At present, these and other possibilities exist for understanding differential dispositions toward rash action and ill-advised inaction among individuals disposed to respond reflexively to intense emotion. An important next step will be to evaluate such possibilities empirically. Sound measurement of the key constructs will, of course, be essential. Longitudinal investigations of the interplay of RRE and approach/avoidance or incentive sensitivity/punishment sensitivity in the prediction of dysfunction characterized by impulsive action or inaction may well prove useful.
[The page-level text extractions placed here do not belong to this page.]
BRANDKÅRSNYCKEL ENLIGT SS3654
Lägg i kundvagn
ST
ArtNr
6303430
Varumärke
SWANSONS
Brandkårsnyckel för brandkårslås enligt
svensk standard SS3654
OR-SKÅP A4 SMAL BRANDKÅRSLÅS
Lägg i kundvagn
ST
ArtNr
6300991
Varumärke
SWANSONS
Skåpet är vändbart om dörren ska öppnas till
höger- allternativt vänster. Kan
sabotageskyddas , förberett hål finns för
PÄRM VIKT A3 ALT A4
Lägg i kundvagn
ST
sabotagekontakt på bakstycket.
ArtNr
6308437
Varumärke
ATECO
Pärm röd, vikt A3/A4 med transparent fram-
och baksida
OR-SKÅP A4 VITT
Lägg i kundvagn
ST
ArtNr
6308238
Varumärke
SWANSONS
The two other impulsivity-related personality domains we studied, low conscientiousness and sensation seeking, do not involve emotion content and did not predict depressive symptomology in this young sample. Tendencies to act without forethought, to fail to persevere on tasks, or to seek novel, thrilling stimulation do not appear to increase risk for depressive symptomology, at least in children. In contrast, the tendency to act in ill-advised ways when emotional did increase risk for depressive symptomology in the current sample. Urgency appears to operate differently from low conscientiousness and sensation seeking.
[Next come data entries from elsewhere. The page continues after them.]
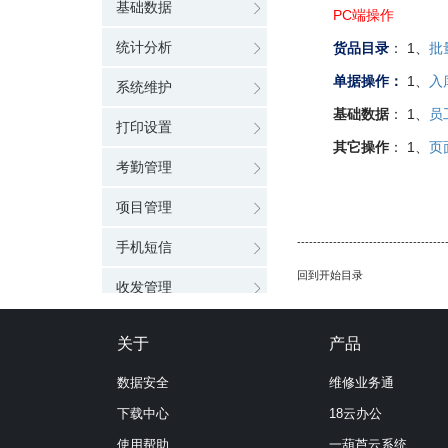
基础数据
PC端操作
统计分析
货品目录
： 1、
批
单据操作：
1、
入
系统维护
基础数据
： 1、
员
打印设置
其它操作
： 1、
页
考勤管理
项目管理
-------------------------------------
手机短信
回到开始目录
收发管理
厂商结算
关于
产品
云盘管理
数据安全
维修业务通
下载中心
18云办公
使用帮助
一葫芦云系统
These findings should be viewed in the context of the limitations to the study. Although the narrow focus of the study on the transition from elementary school to middle school is a strength of the research in that it allowed us to focus on a key developmental period in adolescence, it is also a weakness. The small period of time prevented us from collecting information about personality and depression later in adolescence; therefore, we do not know whether the prospective relationship between urgency and depression persists across time. In addition, although there is good evidence for the reliability and validity of the self-report questionnaires we used, their use limited our ability to clarify items and content as would have been possible if an interview-style assessment had been used. Studying broad personality variables as predictors of depression in our analyses provided no information about the mechanism by which urgency may lead to increases in depression. The theory we tested holds that urgency is a marker of ill-advised inaction, but we did not study ill-advised inaction directly. Our use of depressive symptomology as a marker or consequence of ill-advised inaction, though reasonable, does leave open the possibility that urgency predicted depression through some mechanism other than emotion-driven inaction. Lastly, although the model was prospective in design and included tight controls, our predictive findings are not a rigorous test of causality. Despite these limitations, the findings of this study do support the possibility that the trait of urgency is a marker of the tendency to respond in reflexive, ill-considered ways to intense emotion, resulting either in ill-advised action or ill-advised inaction, thereby increasing risk for both the externalizing and internalizing spectra of problem behaviors.

Acknowledgments

In part, this research was supported by NIAAA grant RO1AA016166 to Gregory T. Smith.

Footnotes

1

There are other personality models of impulsivity that merit consideration by researchers (Buss & Plomin, 1975; Dickman, 1990; Evenden, 1999; Gray & McNaughton, 2000; Patton, Stanford, & Barratt, 1995; Wills, Pokhrel, Morehouse, & Fenster, 2011); we focused on the Whiteside and Lynam (2001), Cyders and Smith (2007) model because we were testing a theory of urgency, a trait that is part of that model.